In 2019, the estate of Louis Gottlieb filed a civil lawsuit in New York Supreme Court against Peter Max, and the estate of Peter Max's late wife, Mary Max. The suit alleged that Peter and Mary Max had embezzled $4,600,000 from the $11,000,000 Gottlieb trust while the trust's grantor, Louis Gottlieb, was suffering from dementia. The suit further alleged that Peter and Mary Max had squandered the ill-gotten gains on luxury goods. According to the New York Post, "They used much of the cash to splurge on bling, including a Cartier bracelet, earrings and a ring collectively worth $1.485 million; $1.3 million in jewelry from Bhagat; a Verdura ring costing $58,500; and $47,000 Van Cleef & Arpels earrings, among dozens of other pricey purchases, according to Lou's daughter, who is seeking to recoup the cash." The Gottlieb estate sought to recover a portion of the alleged ill-gotten proceeds from Peter Max following Mary Max's suicide when Peter Max attempted to liquidate the luxury goods at Doyle New York.

==Personal life==
Max married his first wife, Elizabeth Ann Nance, in 1963, and they divorced in 1976. Max had a nine-year-long relationship with musician and model Rosie Vela that ended in 1985. He was also romantically connected with Tina Louise. Max married Mary Balkin in 1997; she died by suicide (nitrogen asphyxiation) in June 2019.

He was an environmentalist, vegan, and supporter of human and animal rights. In 2002, Max contributed to rescue efforts for Cincinnati Freedom, a cow that escaped from an Ohio slaughterhouse. The cow jumped over a six-foot fence while the slaughterhouse workers were on break and eluded capture for eleven days.
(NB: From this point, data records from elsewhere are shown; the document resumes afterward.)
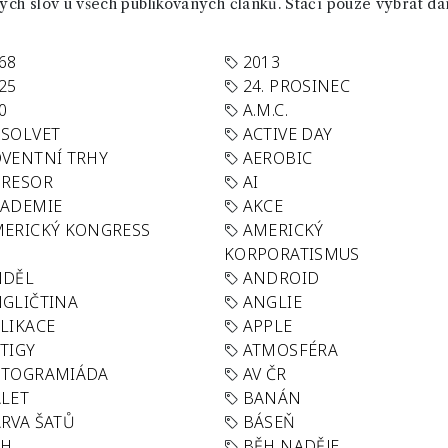
ch slov u všech publikovaných článků. Stačí pouze vybrat da
68
2013
25
24. PROSINEC
0
A.M.C.
SOLVET
ACTIVE DAY
VENTNÍ TRHY
AEROBIC
GRESOR
AI
KADEMIE
AKCE
ERICKÝ KONGRESS
AMERICKÝ
KORPORATISMUS
NDĚL
ANDROID
GLIČTINA
ANGLIE
LIKACE
APPLE
TIGY
ATMOSFÉRA
UTOGRAMIÁDA
AV ČR
LET
BANÁN
RVA ŠATŮ
BÁSEŇ
ĚH
BĚH NADĚJE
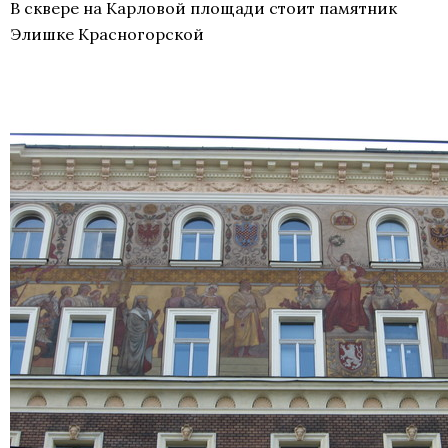
В сквере на Карловой площади стоит памятник
Элишке Красногорской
Max donated $180,000 worth of his art to benefit the local Society for the Prevention of Cruelty to Animals, which led to the cow being sent to Farm Sanctuary in Watkins Glen, New York, a permanent home where she remained for the rest of her life.

Max lived in New York City and had two adult children, Adam Cosmo Max and Libra Astro Max.

===Illness and death===
In 2021, it was reported that Max had developed advanced dementia, largely the result of Alzheimer's disease. There was controversy concerning the guardianship Max was under. For some years his daughter had worked to revise the guardianship.

Max died from complications of dementia at a hospital in New York, on September 14, 2026, at the age of 88.

==Legacy==
Following his death, The New York Times noted that Max's work "breathed the spirit of the 1960s". The Associated Press said that Max's psychedelic pop art "expressed the optimism of the 'flower power' movement of the 1960s". The Washington Post also highlighted that Max's work came to symbolize the 1960s.